Michael Hatfield, The Anabaptist Conscience and Religious Exemption to Jury Service, 65 N.Y.U. Ann. Surv. Am. L. 269 (2009), https://digitalcommons.law.uw.edu/faculty-articles/360
New York University Annual Survey of American Law
jury duty, religion
While the concern over religiously devout Americans who wish to serve on juries is a serious one, a potential juror dismissed from service over his or her religiosity suffers a real but relatively abstract damage. The punishment is being sent home when they want to stay.
This Article examines a different issue with more severe consequences: religiously devout citizens who risk being jailed for refusing to serve on a jury. Rather than asking whether Jesus could serve on a jury, this Article addresses whether we should force Jesus to serve if he said God told him not to. More specifically, this Article addresses whether we should force those who refuse to serve to serve because they say Jesus told them not to serve to participate in jury duty nonetheless.
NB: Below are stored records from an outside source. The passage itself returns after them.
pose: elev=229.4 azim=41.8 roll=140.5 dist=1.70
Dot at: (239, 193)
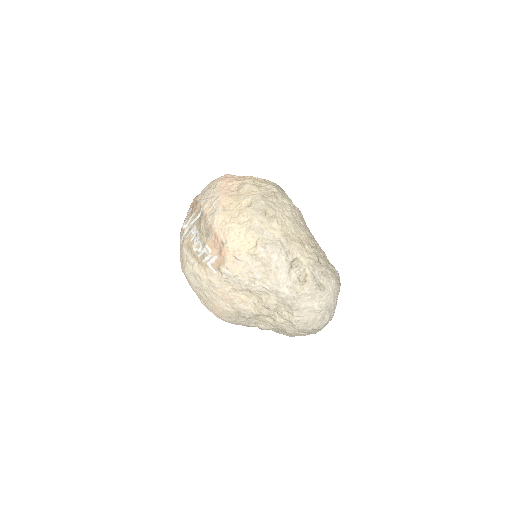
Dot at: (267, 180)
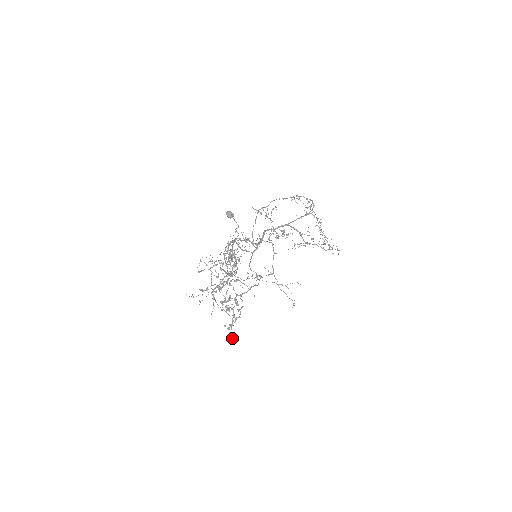
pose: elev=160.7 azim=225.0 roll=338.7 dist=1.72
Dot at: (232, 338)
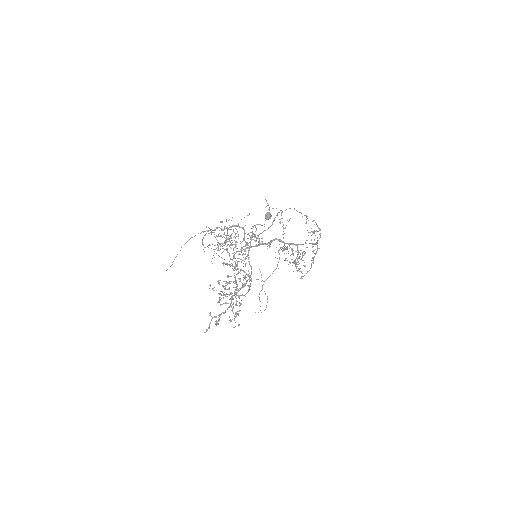
Dot at: occluded
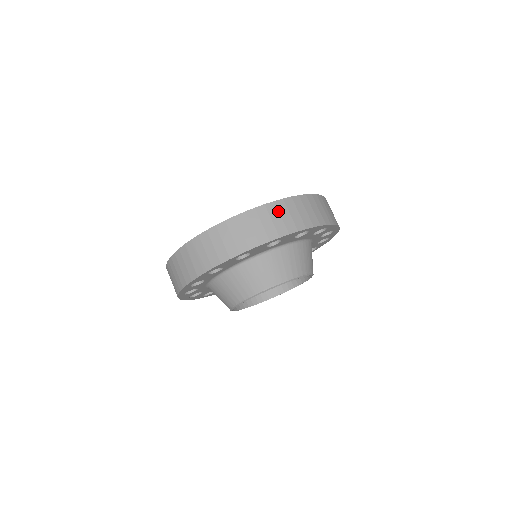
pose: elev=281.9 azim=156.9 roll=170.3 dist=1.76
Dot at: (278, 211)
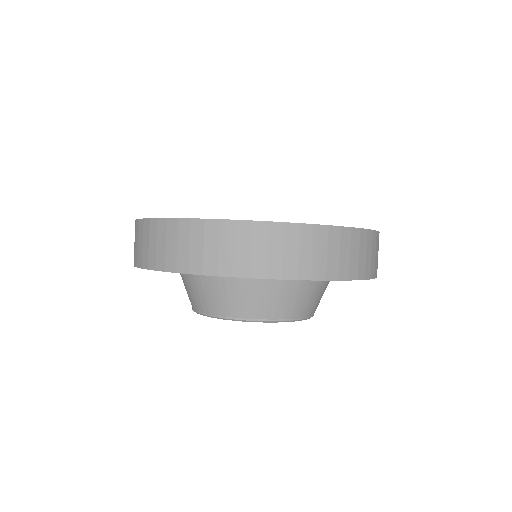
Dot at: occluded
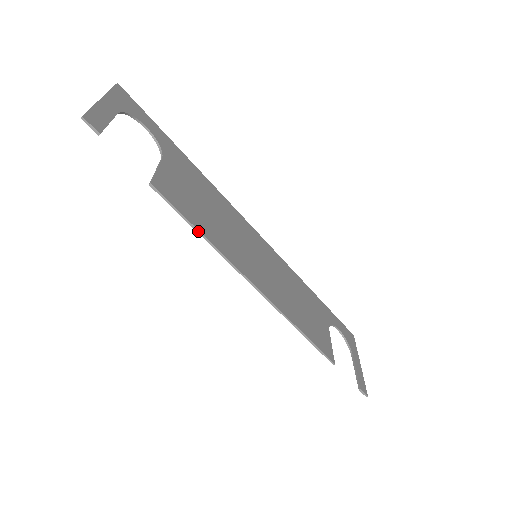
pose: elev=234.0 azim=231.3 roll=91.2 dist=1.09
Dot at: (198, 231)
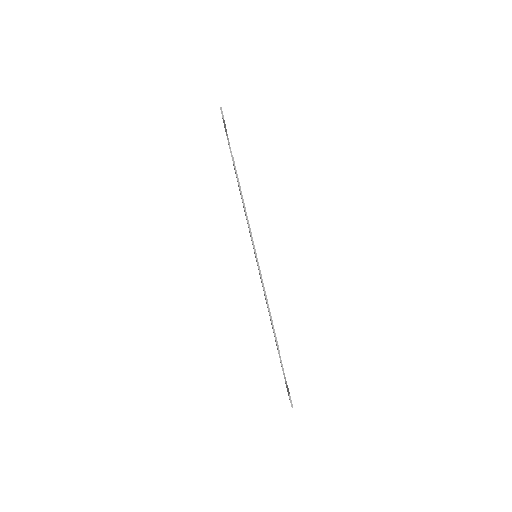
Dot at: (242, 195)
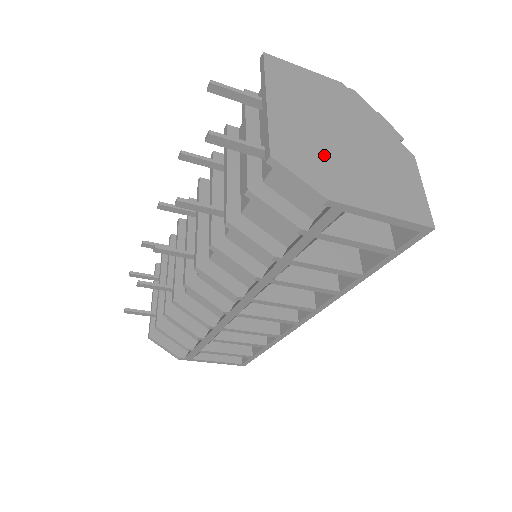
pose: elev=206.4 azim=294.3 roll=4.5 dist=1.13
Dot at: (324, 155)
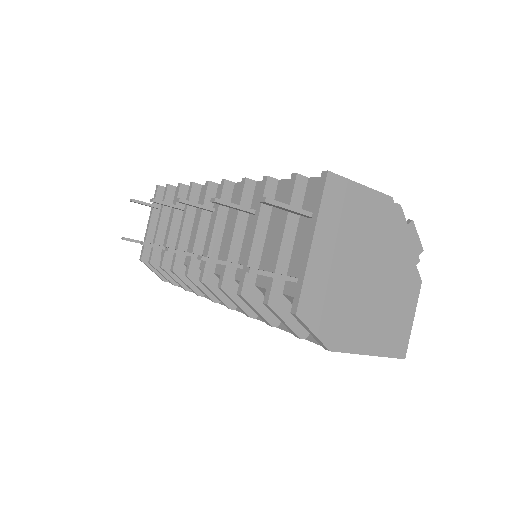
Dot at: (343, 301)
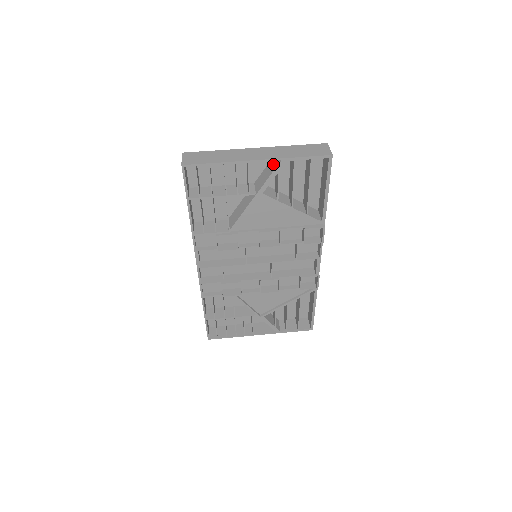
In 2007, a plainly dressed young father of three was jailed in Texas because he failed to discharge his duties as a juror. As a matter of faith, this young man, a traditional Anabaptist (a Mennonite), refuses to utilize the court system, benefit from any insurance (even the required automobile liability insurance), receive government payments, or vote. Consistent with these beliefs, and out of the same sincere conviction that he is doing no more than what the teachings of Jesus require, he refused to vote as a juror. He was sentenced to thirty days in jail and served four.
This Article develops a proposed framework for a religious exclusion from jury service. Part I provides the background regarding why and how juries are impaneled. Part II describes the Anabaptist worldview in which jury service is inherently inconsistent with religious principles. Part III argues for the constitutional guarantee of a religious exemption from jury service. Part IV draws from the conscientious objector provisions of military law, laying out proposed criteria for a categorical exclusion of conscientious objectors to jury service.